Can Financial Markets Be Good?
Tuesday, July 16, 2013
By Steve Wright
In the Impact Investing industry we have been agreeing-to-disagree for a while now. The debate tends to take the form of investment priorities: financial-first vs. impact-first. Do you prioritize financial impact or do you prioritize social impact? I will argue that this debate is irrelevant and is an example of what Jed Emerson calls bifurcated thinking.
“I coined the term Blended Value (in 2000) to reflect what I felt was the reality that value was whole and that what all of us were bumping up against was a bifurcated world which asked us to accept that one had to be either for-profit or non-profit; an investor or a philanthropist. In contrast, I felt what we should really be focused upon was maximizing the total value of our companies, communities and capital.”

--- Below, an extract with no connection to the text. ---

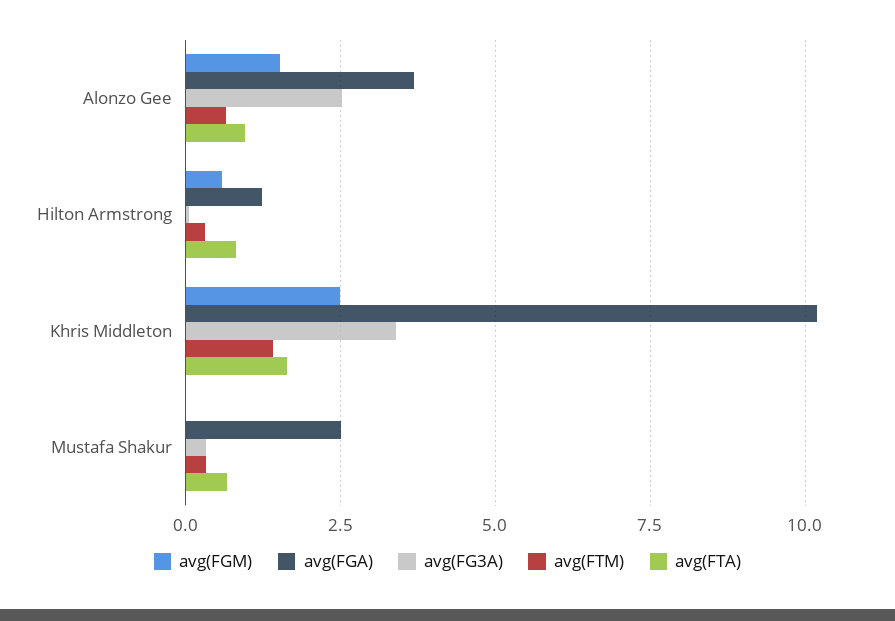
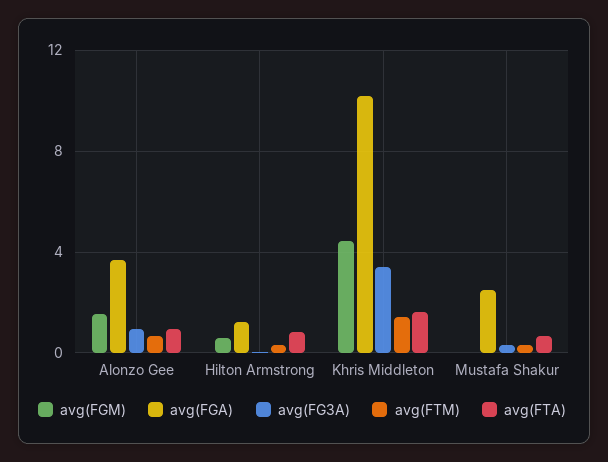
avg(FG3A), Alonzo Gee: 2.5 -> 1
avg(FGM), Khris Middleton: 2.5 -> 4.5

-Jed Emerson, BlendedValue.org
So what are the implications of a shift in perspective away from bifurcated thinking (financial vs. social) towards total value? To answer this we must understand the resultant value we seek and how maximizing total value differs from maximizing profit. A good place to start is the language we have used to make our social impact peg fit into a financial impact hole.
“Do Well by Doing Good”
…is the moral equivalent of “have your cake and eat it too”. The suggestion is that we don’t have to make any sacrifice, that there doesn’t need to be any trade-offs, that we can focus on profit (do well) and ‘good’ will just happen. Except, there are trade-offs. Doing good means creating ‘good’ and creating ‘good’ has cost and therefore cuts into profits. Anyone who has run a business of any sort understands this. Examples of these trade-offs are reducing a focus on the lowest-income level customers because reaching them costs too much or, in the other direction, ignoring the degraded water quality in streams around your production center so the negative externalities don’t appear as cost on the balance sheet. In both cases the idea of cost and profit drives the decision making. Of course, not considering cost and profit in decision making would be stupid. But so is this idea that you must first ensure that you are profitable; that you must first keep-the-lights-on. Instead, we must first create a better world. In order to create a better world, we must keep the lights on. The slogan we need to evolve to is: “Do good over time.”